Medication Reconciliation

Medication Reconciliation
A recent survey of 60 hospitalized patients in Colorado showed that almost all of them were unable to correctly list the medications they were prescribed. JCAHO has been trying to get all hospitals to reduce medication errors, and many of us have instituted medication reconciliation as part of our admission and discharge processes. In light of this survey, it would be useful to think further about the education our patients receive while in the hospital concerning the medications we are administering to them.

Our hospital has not made the full transfer to the automated medication dispensing system. We still use the paper MAR with labels. Having the drug dispensed in the room, from a medication cart, would seem to increase the likelihood of inpatient teaching. It would seem to encourage patient participation in awareness and knowledge about their own care. The paper system has many flaws at our current stage of transition to the automated system. We have many labels, sheets of paper, and it is visually messy and distracting. The font is small and probably not conducive to patient learning.

My vision is of a nursing case management role, similar to the congestive heart failure or cardiac rehab nurse, who meets daily with each patient to explain the medications the patient is receiving, any changes to those medications, and a plan of care discussion focused on how those medications can either be eliminated through changes in lifestyle or not eliminated based on the severity of need. A good example would be a Type II diabetic. This patient could benefit by understanding that the oral medications can be eliminated with physician collaboration if they are able to consistently change diet and exercise patterns, but that other medications are crucial to protecting their heart, lungs, and kidneys, and may need to be taken long-term.
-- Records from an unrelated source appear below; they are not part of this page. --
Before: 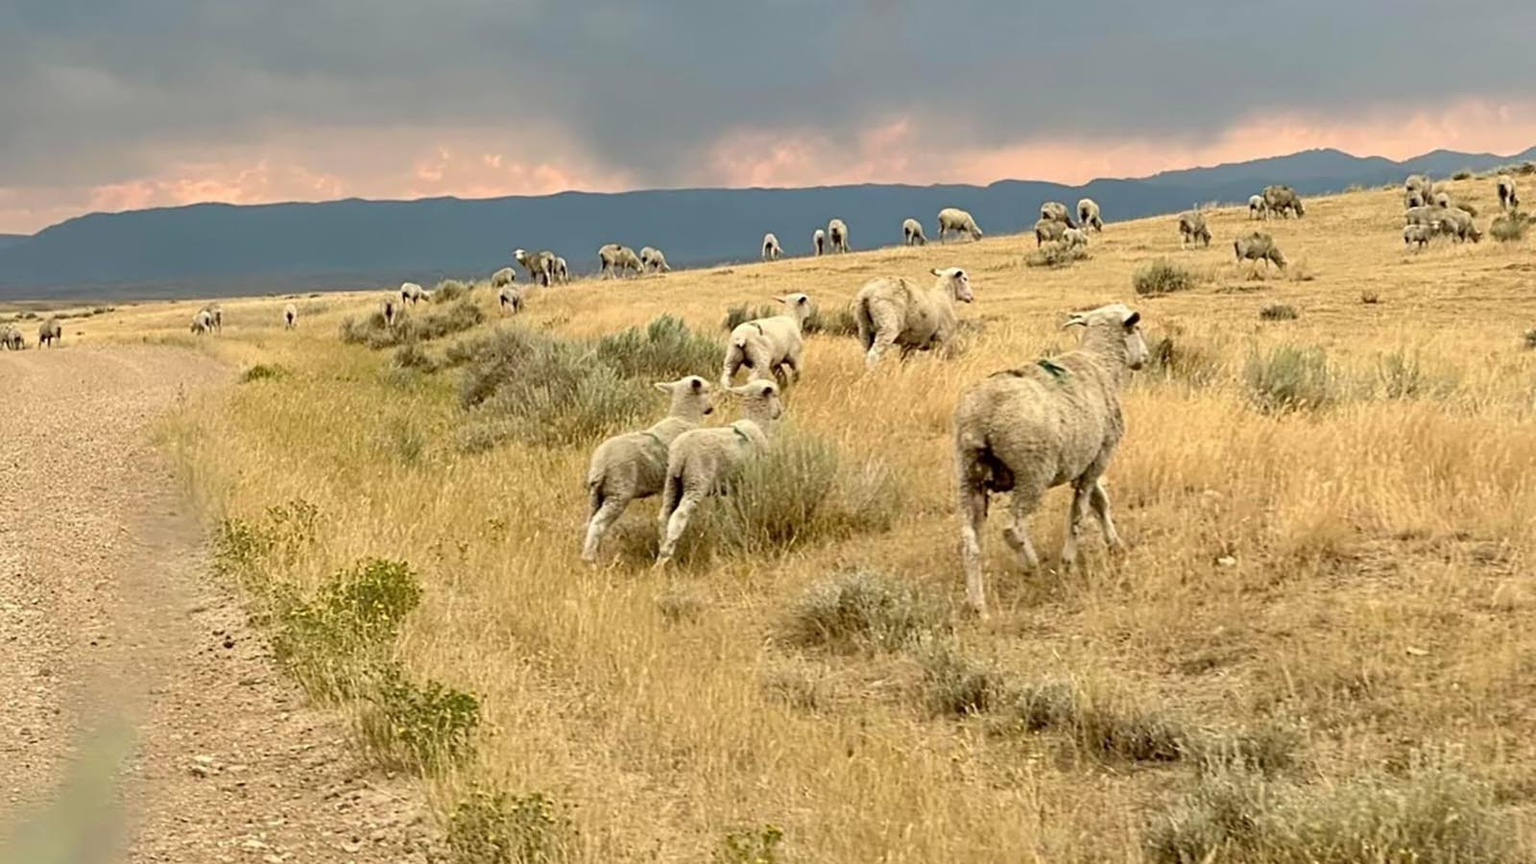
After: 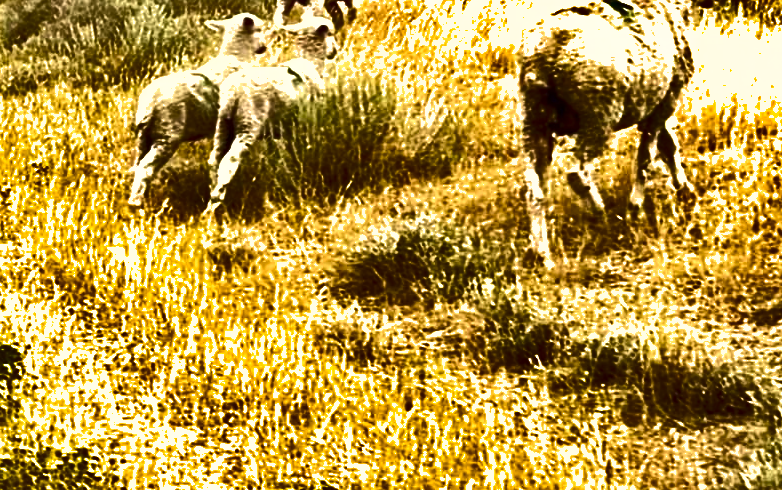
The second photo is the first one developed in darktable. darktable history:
exposure: black level correction 0, exposure 1.099 EV, compensate highlight preservation false
crop: left 29.817%, top 42.069%, right 21.302%, bottom 3.463%
shadows and highlights: shadows 18.54, highlights -83.08, soften with gaussian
Once patients truly understand the underlying reasons for the medications they are taking, it would become easier for them to name the drugs and remember them. The reason they don’t remember them now is because they have been given no reason to understand or care. They just “do what the doctor says” and hope for the best. This is not the perspective that fosters healthy lives. That type of fatalistic thinking is exactly the reason so many people end up in polypharmacy and the resulting adverse affects.

People need to guided toward becoming fully invested in comprehending and participating in medication reconciliation and better health overall. This only comes about through a concerted, holistic educational approach. This directly relates to Orem’s self-care deficit. It is truly impossible to achieve complete health if there is an aspect of living that the patient is incapable of doing for themselves. The only way a patient can be safe and proactive with their medications is if they understand them. Obviously, this is discussion is dependent on the patient’s cognitive abilities and resources.

Adding a role to the already overworked floor nurse seems daunting. Without the case management role, I do not believe institutions will achieve the goal of reduction in medication errors and increased medication compliance at discharge. Our rates of re-admission will continue to rise, and the cost to families and hospitals won’t improve. This role should be viewed by management as a cost-saving measure, in addition to the increase in satisfaction of the patient with their care.